Abstract

This is a curious book. It appears at times not so much as a work of scholarly history and more as a manifesto of some sort of intellectual gnosticism. The author begins: Muslim Iberia did not disappear from history with the seizure of Granada in 1492 by Christian armies, as our history books have it. Rather, forced into hiding, it continued on as an invisible warp within the fabric of Spanish society. The medieval realm of al-Andalus and contemporary Spain and Portugal, in other words, do not belong to two distant historical periods, one medieval and one modern, but cohere in a single continuous development, unbroken by the periodicities imposed by modern historiography. (p. 1) Any student of Islamic Spain is well aware that Islam here was not eradicated in 1492. Likewise, there are few (at least since the time of Américo Castro) who would not recognize that the Islamicate culture (including the Jewish culture) was essential to the development of modern Iberian culture.
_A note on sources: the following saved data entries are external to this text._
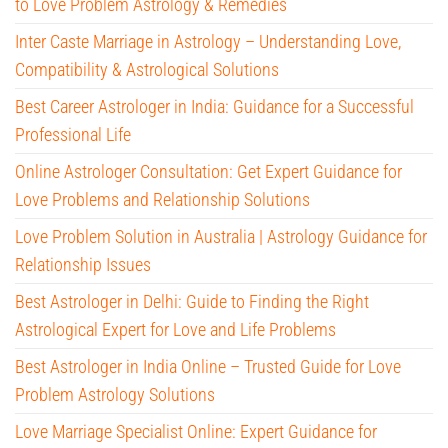
to Love Problem Astrology & Remedies
Inter Caste Marriage in Astrology – Understanding Love,
Compatibility & Astrological Solutions
Best Career Astrologer in India: Guidance for a Successful
Professional Life
Online Astrologer Consultation: Get Expert Guidance for
Love Problems and Relationship Solutions
Love Problem Solution in Australia | Astrology Guidance for
Relationship Issues
Best Astrologer in Delhi: Guide to Finding the Right
Astrological Expert for Love and Life Problems
Best Astrologer in India Online – Trusted Guide for Love
Problem Astrology Solutions
Love Marriage Specialist Online: Expert Guidance for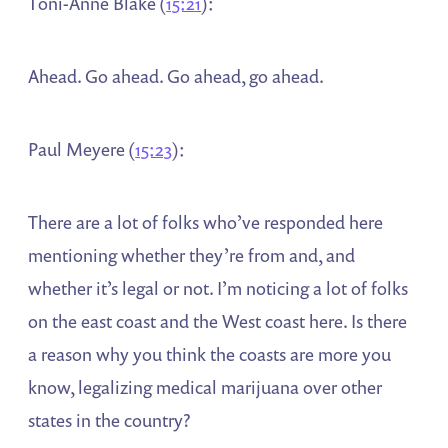
Toni-Anne Blake (
15:21
):
Ahead. Go ahead. Go ahead, go ahead.
Paul Meyere (
15:23
):
There are a lot of folks who’ve responded here
mentioning whether they’re from and, and
whether it’s legal or not. I’m noticing a lot of folks
on the east coast and the West coast here. Is there
a reason why you think the coasts are more you
know, legalizing medical marijuana over other
states in the country?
Not so with the suggestion (the ahistorical hyperbole) that the histories of al-Andalus and contemporary Spain and Portugal represent an ‘unbroken continuum’. Apparently, neither the mass exile of the descendants of the Peninsula’s Muslim inhabitants between 1609 and 1614, the eradication of Arabic, the colonial estrangement vis-à-vis the Maghrib of a Spanish Empire creaking towards modernity, nor the relentless historical, cultural and demographic churn of four centuries constituted a ‘disruption’.